Senior Staff Editor, International

There are different ways of responding to shock. You can absorb the event, taking time to reflect on it. Or you can react immediately, plunging into action in the hope it rearranges the rupture.

President Emmanuel Macron of France is clearly partial to the second approach.

Just hours after the stunning success of Marine Le Pen's far-right National Rally in Sunday's vote for the European Parliament, Macron dissolved parliament and called snap elections. Jaws fell to the floor. The vote, to be held over two rounds on June 30 and July 7, hands the French far right a seemingly golden opportunity to enter government. The move, Cole Stangler writes in a guest essay today, will "go down as one of the wildest gambles in modern French history."

The risk, Stangler shows, was calculated. Already lacking a majority in the National Assembly, Macron faced a slow draining away of his authority in the wake of Sunday's vote. His coalition, never stable, could crack under the pressure of the ascendant National Rally; the path to a Le Pen presidency in 2027 was all too clear to see. To break this dynamic, Macron — as he has so often in his political career — took the risky option.
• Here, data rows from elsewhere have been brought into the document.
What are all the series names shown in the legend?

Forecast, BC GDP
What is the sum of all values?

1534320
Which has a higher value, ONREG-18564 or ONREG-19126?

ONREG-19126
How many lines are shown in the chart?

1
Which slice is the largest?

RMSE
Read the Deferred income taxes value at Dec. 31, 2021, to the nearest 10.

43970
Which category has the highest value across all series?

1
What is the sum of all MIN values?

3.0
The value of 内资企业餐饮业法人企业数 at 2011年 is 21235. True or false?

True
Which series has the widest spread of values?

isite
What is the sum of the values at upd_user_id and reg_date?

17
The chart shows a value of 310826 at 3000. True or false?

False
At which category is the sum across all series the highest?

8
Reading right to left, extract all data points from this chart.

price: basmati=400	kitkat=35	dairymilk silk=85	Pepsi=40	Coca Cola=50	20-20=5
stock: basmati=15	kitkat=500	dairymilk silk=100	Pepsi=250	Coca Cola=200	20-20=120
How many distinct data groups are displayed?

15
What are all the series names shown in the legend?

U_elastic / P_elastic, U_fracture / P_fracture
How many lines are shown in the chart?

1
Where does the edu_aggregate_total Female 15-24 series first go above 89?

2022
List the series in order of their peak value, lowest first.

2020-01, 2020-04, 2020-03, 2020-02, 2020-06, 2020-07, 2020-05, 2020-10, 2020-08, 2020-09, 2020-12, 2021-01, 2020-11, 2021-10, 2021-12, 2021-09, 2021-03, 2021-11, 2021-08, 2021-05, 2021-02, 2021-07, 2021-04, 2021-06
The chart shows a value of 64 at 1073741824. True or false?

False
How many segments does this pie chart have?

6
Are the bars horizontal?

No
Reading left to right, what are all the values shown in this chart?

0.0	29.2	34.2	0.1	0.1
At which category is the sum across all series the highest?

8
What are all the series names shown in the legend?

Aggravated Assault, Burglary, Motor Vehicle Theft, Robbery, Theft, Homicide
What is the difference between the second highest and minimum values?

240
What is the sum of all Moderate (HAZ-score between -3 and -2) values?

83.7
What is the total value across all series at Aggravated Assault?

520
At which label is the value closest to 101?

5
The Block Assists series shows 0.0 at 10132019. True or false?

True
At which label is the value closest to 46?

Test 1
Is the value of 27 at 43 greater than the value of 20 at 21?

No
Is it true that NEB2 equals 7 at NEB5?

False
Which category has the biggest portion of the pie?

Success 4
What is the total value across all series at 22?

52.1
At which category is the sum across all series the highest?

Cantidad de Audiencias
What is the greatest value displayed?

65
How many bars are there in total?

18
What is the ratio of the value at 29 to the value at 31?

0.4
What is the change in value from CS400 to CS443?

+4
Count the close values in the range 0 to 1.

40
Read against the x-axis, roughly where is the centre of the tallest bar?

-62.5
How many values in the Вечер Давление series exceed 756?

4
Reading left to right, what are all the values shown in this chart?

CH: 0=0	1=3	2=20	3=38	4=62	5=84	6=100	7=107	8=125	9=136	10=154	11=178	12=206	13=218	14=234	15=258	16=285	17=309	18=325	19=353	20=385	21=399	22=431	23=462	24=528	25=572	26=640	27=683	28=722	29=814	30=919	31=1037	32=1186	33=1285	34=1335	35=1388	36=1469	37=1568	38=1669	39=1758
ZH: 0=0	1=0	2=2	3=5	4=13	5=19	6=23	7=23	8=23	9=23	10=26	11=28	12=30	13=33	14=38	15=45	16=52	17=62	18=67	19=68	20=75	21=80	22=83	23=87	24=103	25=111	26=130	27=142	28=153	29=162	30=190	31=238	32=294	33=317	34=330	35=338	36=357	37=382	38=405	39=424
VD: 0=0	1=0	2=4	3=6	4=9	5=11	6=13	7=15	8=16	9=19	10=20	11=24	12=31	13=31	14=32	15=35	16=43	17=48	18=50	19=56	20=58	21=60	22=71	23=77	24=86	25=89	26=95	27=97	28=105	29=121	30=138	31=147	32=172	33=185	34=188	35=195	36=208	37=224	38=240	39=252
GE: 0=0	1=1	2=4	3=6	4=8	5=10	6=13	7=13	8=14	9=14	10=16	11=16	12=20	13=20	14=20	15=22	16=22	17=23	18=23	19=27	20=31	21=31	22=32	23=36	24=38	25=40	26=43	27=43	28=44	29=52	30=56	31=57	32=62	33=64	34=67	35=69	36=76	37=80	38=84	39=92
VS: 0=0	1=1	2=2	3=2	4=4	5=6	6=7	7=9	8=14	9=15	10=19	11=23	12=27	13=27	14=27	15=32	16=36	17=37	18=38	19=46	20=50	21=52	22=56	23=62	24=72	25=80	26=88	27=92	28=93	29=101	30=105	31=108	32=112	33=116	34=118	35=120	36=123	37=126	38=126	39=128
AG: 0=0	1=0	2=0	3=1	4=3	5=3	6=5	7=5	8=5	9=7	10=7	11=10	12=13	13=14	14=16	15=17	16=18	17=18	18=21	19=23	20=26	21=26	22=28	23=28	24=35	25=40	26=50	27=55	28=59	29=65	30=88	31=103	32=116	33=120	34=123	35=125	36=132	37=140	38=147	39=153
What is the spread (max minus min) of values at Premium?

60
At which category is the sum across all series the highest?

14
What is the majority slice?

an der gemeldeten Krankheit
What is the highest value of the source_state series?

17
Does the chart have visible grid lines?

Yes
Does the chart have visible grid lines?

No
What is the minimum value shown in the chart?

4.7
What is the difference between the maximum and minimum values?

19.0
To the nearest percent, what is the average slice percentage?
Success is far from certain. The National Rally, bolstered by its new rising star, Jordan Bardella, has never been stronger — and the republican front, the tradition by which voters and parties unite to defeat the far right, never weaker. Polls suggest that the National Rally is in the lead and likely to form some part of the next government. But Macron may have anticipated this, too. His gambit, Stangler argues, "can also be seen as an effort to derail the National Rally's march to the Élysée Palace by, counterintuitively, forcing the party to govern."

It's an almighty wager, to put it lightly. The situation is moving fast: There is talk of pacts on the left and right, and victory for the far right is no given. But there could well be more shocks ahead.